Elle est peu présente au bureau, puisque le pupitre de la page féminine n’est occupé qu’à partir de 1939 par Françoise Godin. Plus tard, dans un hommage posthume, sa fille Margot écrit « Je la revois toujours à la nuit tombée assise à la table de la cuisine, noircissant de sa fine et élégante écriture des pages et des pages de nos cahiers d’écoliers inachevés ».
Malgré les difficultés financières rencontrées au cours de la Crise économique des années 1930, Hélène poursuit sa passion de l’écriture.
Comme le ciel et comme le pays, immense est la tâche de la femme qui, chaque jour dans les obscurs et multiples travaux, doit puiser l’énergie qu’il faut pour faire aussi bonne que possible la vie de tous les siens.
– Hélène B.-Beauséjour, 1950
Cette femme charmante m’a beaucoup appris sur le métier de chroniqueuse dès son arrivée au journal en 1928. Quelques années plus tard, j’ai également été inspirée par Adrienne Choquette, dont le parcours reflétait mes ambitions. Née à Shawinigan en 1915, Adrienne s’est orientée vers le journalisme dès l’âge de 18 ans.
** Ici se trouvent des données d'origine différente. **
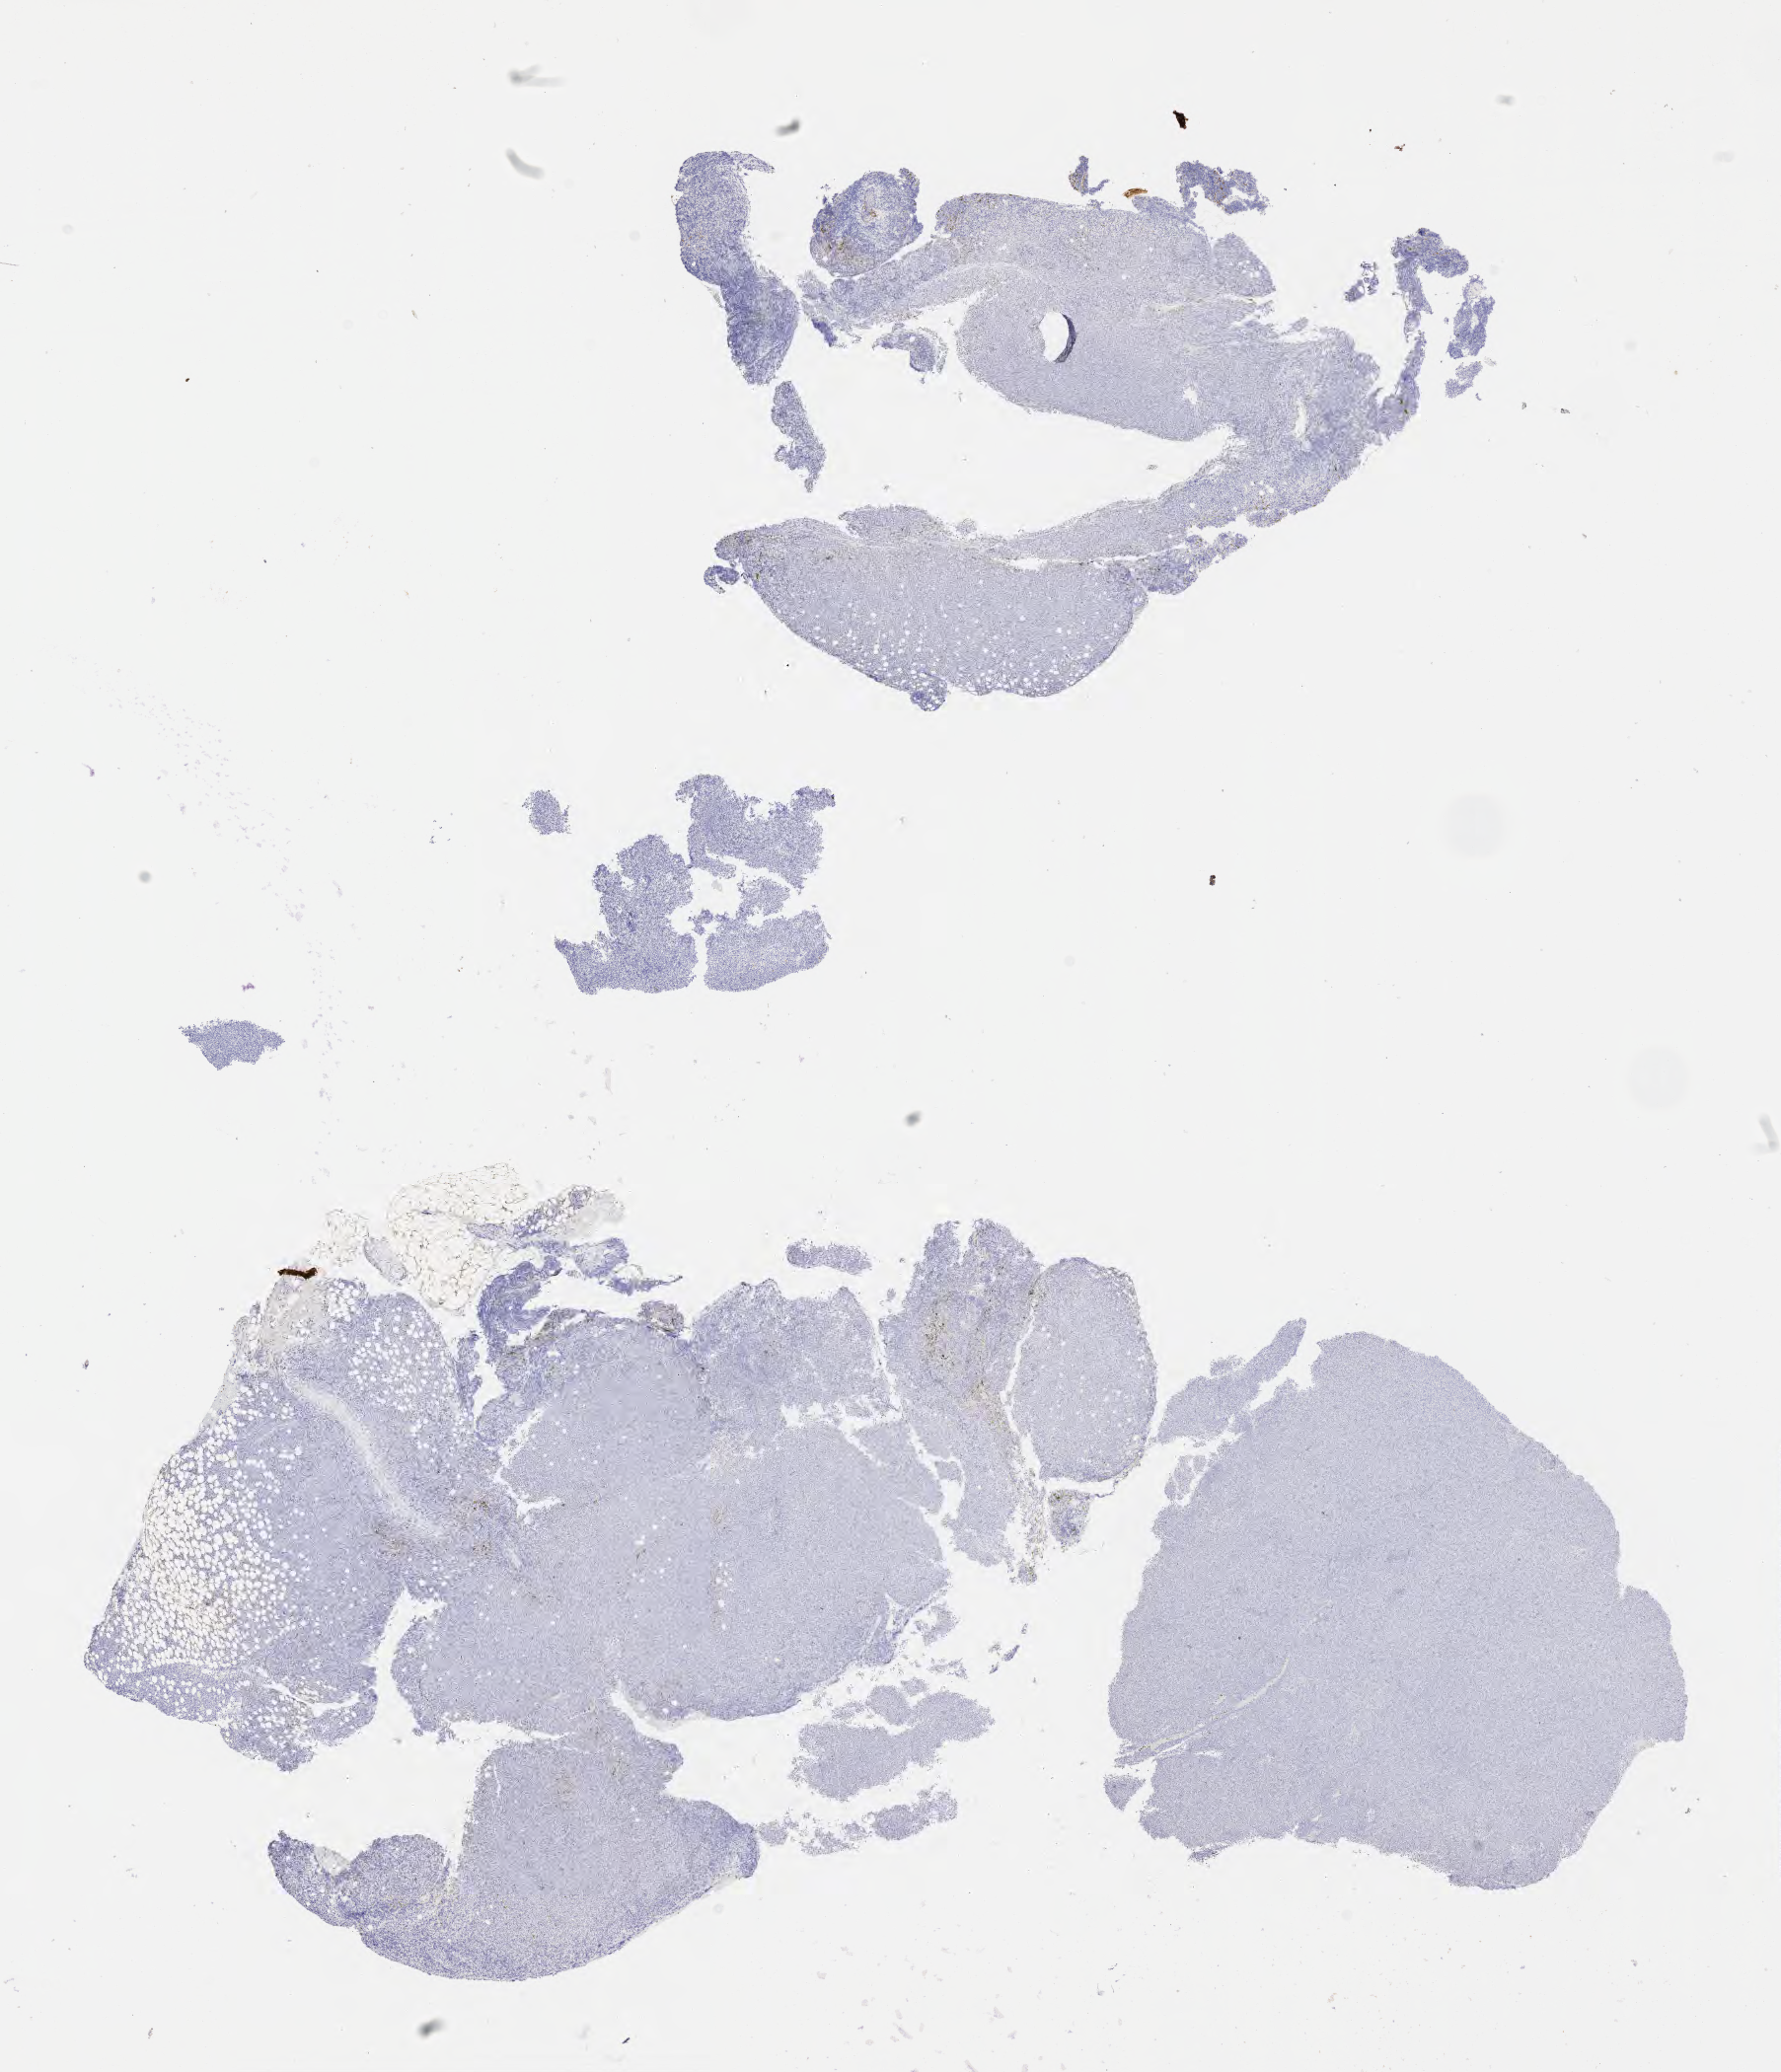
Immunohistochemistry (IHC) whole-slide image stained for CD10, a low-resolution overview of the entire scanned area, about 14.6 x 17.0 mm. Tumor tissue. Female patient, age 32 years.
Histologic diagnosis: Diffuse large B-cell lymphoma, NOS.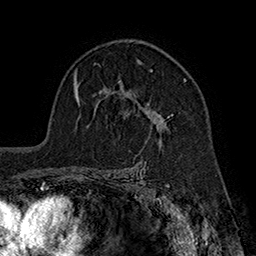
Breast MRI (dynamic contrast-enhanced), one axial slice. Slice 118 of 160 in the series (ordered by position). Cropped to one breast. Dynamic contrast-enhanced series, time point 2 of 7 at this slice position (early post-contrast). 1.5 T. TE 2.8 ms, TR 5.4 ms. 256 × 256 image matrix. Female patient.
Outlined on this slice (semi-automatically segmented with operator editing):
- enhancing-tissue mask used for the functional tumour volume (all voxels passing the contrast-enhancement thresholds inside the analysis volume; usually the tumour): box from (x=119, y=60) to (x=187, y=132) px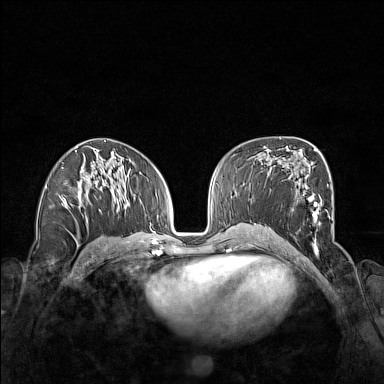
Breast MRI (dynamic contrast-enhanced), one axial slice. Slice 81 of 160 in the series (ordered by position). Dynamic contrast-enhanced series, time point 2 of 7 at this slice position (early post-contrast). 1.5 T. TE 1.8 ms, TR 5 ms. 1 mm slice thickness. 384 × 384 image matrix, field of view 340 × 340 mm. Female patient.
Annotated regions visible in this slice (semi-automatic segmentation, software-assisted and operator-edited):
- enhancing-tissue mask used for the functional tumour volume (all voxels passing the contrast-enhancement thresholds inside the analysis volume; usually the tumour): bounding box <261,175,328,252> (left, top, right, bottom; pixels)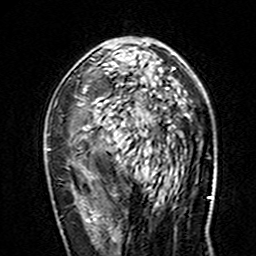
Breast MRI (dynamic contrast-enhanced), one axial slice. Position 87 of 160 along the scan axis. Cropped to one breast. Dynamic contrast-enhanced series, time point 2 of 7 at this slice position (early post-contrast). 3 T. TE 4.6 ms, TR 7.4 ms. 1 mm slice thickness. 256 × 256 image matrix. Female patient.
Annotated regions visible in this slice (semi-automatic segmentation, software-assisted and operator-edited):
- enhancing-tissue mask used for the functional tumour volume (all voxels passing the contrast-enhancement thresholds inside the analysis volume; usually the tumour): bounding box <48,61,175,161> (left, top, right, bottom; pixels)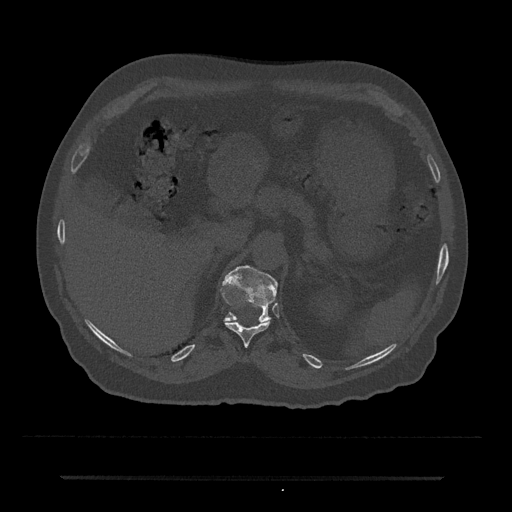
CT including the spine, one axial slice; slice 162 of 797 in the series (ordered by position); reconstruction kernel Br40s/3; 120 kVp; bone window (W 1800 / L 400 HU); 0.5 mm slice thickness; 512 × 512 image matrix, field of view 437 × 437 mm. Patient: male, 69 years. From the clinical record (not read from this slice): primary cancer: prostate.
Structures marked on this image (semi-automatic segmentation, software-assisted and operator-edited):
- T11 vertebra: box from (x=225, y=321) to (x=270, y=347) px
- T12 vertebra: (x=225, y=265)–(x=278, y=322)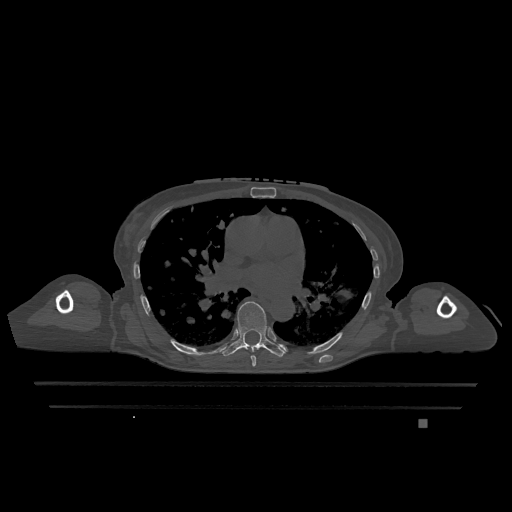
CT including the spine, one axial slice. Position 752 of 1317 along the scan axis. Bone window (W 1800 / L 400 HU). 512 × 512 image matrix, field of view 500 × 500 mm. Patient: female, 74 years. From the clinical record (not read from this slice): primary cancer: lung.
Annotated regions visible in this slice (semi-automatically segmented with operator editing):
- T6 vertebra: bounding box <251,355,256,367> (left, top, right, bottom; pixels)
- T7 vertebra: <221,301,286,358>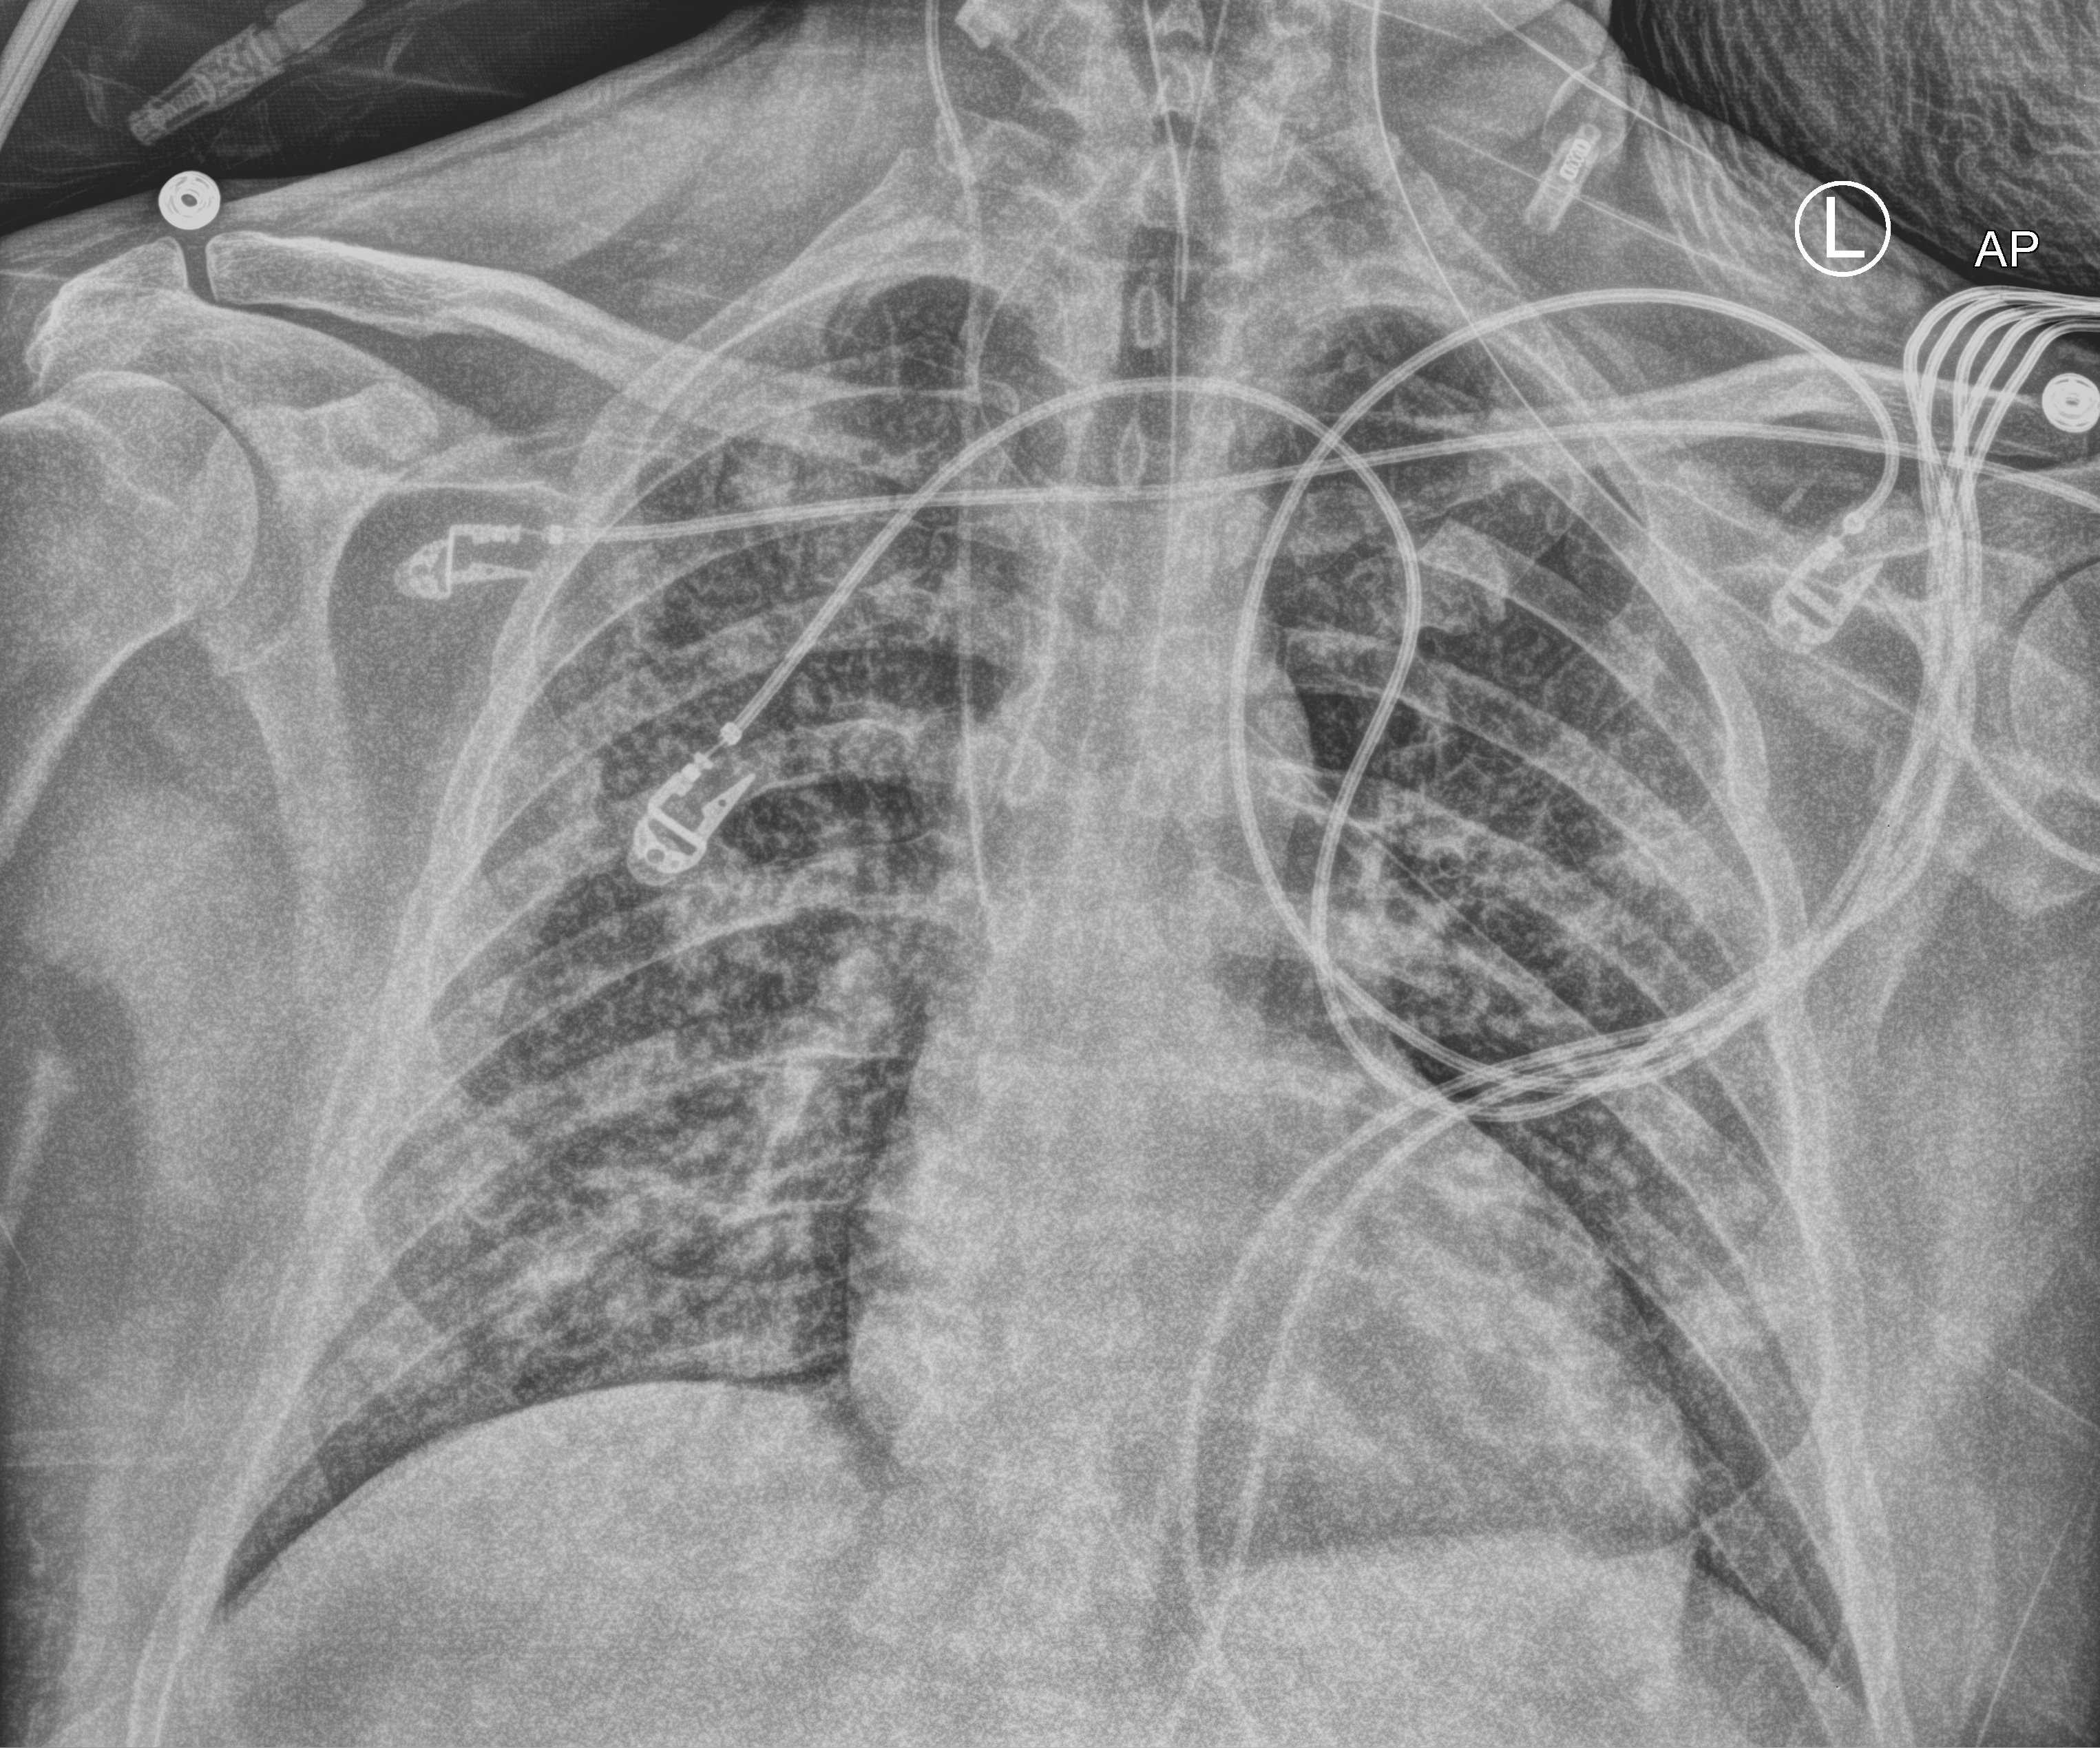
Bedside chest radiograph (computed radiography), anteroposterior (AP) projection. Patient hospitalised with COVID-19; male, aged 18–59 years.
Hospital-stay facts (about this admission, not read from this image; timing relative to this image not recorded): mechanically ventilated during this hospital stay: yes; admitted to intensive care during this hospital stay: no.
J’ai découvert ses premières chroniques dans la page féminine « Madame, mademoiselle… et monsieur » du journal trifluvien Le Bien Public. Elle y a ensuite rédigé des nouvelles littéraires. Au cours de sa carrière, elle a collaboré avec une quinzaine d’autres journaux et de revues, dont Le Nouvelliste, et a écrit plusieurs recueils et livres, dont certains récits posthumes tels que Le temps des villages.
J’ai pris un grand plaisir à suivre son évolution, alors que j’entrais moi-même, à petits pas, dans le milieu journalistique.
Pour moi, je dois à mon village – ou à mon enfance- d’avoir appris à ne pas séparer le cœur humain d’avec lui-même […] précisément à cause de nos clôtures qui ceinturaient, pas seulement nos modestes jardins, mais qui barraient l’entrée à une confiance réciproque, j’ai peut-être appréhendé la cruauté du refus.